◆ Problem:
Please give back word for word the lines of the material below between the line containing "2) tissue (231,155,290,206)" and the line containing "Mark each object", inclusive.

-------- Records

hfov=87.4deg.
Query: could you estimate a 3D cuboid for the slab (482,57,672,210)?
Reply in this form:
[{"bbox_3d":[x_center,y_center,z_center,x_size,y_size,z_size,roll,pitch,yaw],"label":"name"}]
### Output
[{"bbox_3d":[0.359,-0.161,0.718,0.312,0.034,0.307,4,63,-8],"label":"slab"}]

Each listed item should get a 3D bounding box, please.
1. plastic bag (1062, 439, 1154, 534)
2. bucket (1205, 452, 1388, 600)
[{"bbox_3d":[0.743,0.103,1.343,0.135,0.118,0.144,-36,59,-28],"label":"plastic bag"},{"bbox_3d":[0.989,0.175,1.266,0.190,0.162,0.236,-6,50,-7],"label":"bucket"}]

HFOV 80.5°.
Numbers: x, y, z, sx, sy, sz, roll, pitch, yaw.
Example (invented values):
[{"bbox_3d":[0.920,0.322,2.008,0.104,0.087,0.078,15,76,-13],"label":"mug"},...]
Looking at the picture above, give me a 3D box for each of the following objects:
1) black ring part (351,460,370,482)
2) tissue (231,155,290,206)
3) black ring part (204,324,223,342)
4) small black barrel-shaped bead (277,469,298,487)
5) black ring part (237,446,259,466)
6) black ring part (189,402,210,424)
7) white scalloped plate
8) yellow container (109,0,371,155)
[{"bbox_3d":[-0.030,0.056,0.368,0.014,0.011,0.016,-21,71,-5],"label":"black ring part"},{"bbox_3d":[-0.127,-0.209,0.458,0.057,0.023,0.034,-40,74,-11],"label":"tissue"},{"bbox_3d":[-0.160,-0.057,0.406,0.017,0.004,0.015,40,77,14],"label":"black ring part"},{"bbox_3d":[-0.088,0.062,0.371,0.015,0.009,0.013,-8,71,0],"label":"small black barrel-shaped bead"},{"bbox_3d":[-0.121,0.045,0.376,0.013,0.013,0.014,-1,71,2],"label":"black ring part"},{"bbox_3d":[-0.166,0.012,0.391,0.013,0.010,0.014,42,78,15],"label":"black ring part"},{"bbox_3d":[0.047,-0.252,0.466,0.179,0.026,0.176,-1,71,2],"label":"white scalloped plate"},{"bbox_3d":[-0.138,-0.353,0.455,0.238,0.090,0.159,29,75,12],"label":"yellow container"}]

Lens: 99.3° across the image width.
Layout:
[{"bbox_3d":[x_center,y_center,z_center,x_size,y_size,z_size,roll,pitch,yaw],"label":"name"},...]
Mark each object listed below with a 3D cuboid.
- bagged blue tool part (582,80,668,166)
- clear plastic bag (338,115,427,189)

----------------

◆ Final answer:
2) tissue (231,155,290,206)
3) black ring part (204,324,223,342)
4) small black barrel-shaped bead (277,469,298,487)
5) black ring part (237,446,259,466)
6) black ring part (189,402,210,424)
7) white scalloped plate
8) yellow container (109,0,371,155)
[{"bbox_3d":[-0.030,0.056,0.368,0.014,0.011,0.016,-21,71,-5],"label":"black ring part"},{"bbox_3d":[-0.127,-0.209,0.458,0.057,0.023,0.034,-40,74,-11],"label":"tissue"},{"bbox_3d":[-0.160,-0.057,0.406,0.017,0.004,0.015,40,77,14],"label":"black ring part"},{"bbox_3d":[-0.088,0.062,0.371,0.015,0.009,0.013,-8,71,0],"label":"small black barrel-shaped bead"},{"bbox_3d":[-0.121,0.045,0.376,0.013,0.013,0.014,-1,71,2],"label":"black ring part"},{"bbox_3d":[-0.166,0.012,0.391,0.013,0.010,0.014,42,78,15],"label":"black ring part"},{"bbox_3d":[0.047,-0.252,0.466,0.179,0.026,0.176,-1,71,2],"label":"white scalloped plate"},{"bbox_3d":[-0.138,-0.353,0.455,0.238,0.090,0.159,29,75,12],"label":"yellow container"}]

Lens: 99.3° across the image width.
Layout:
[{"bbox_3d":[x_center,y_center,z_center,x_size,y_size,z_size,roll,pitch,yaw],"label":"name"},...]
Mark each object listed below with a 3D cuboid.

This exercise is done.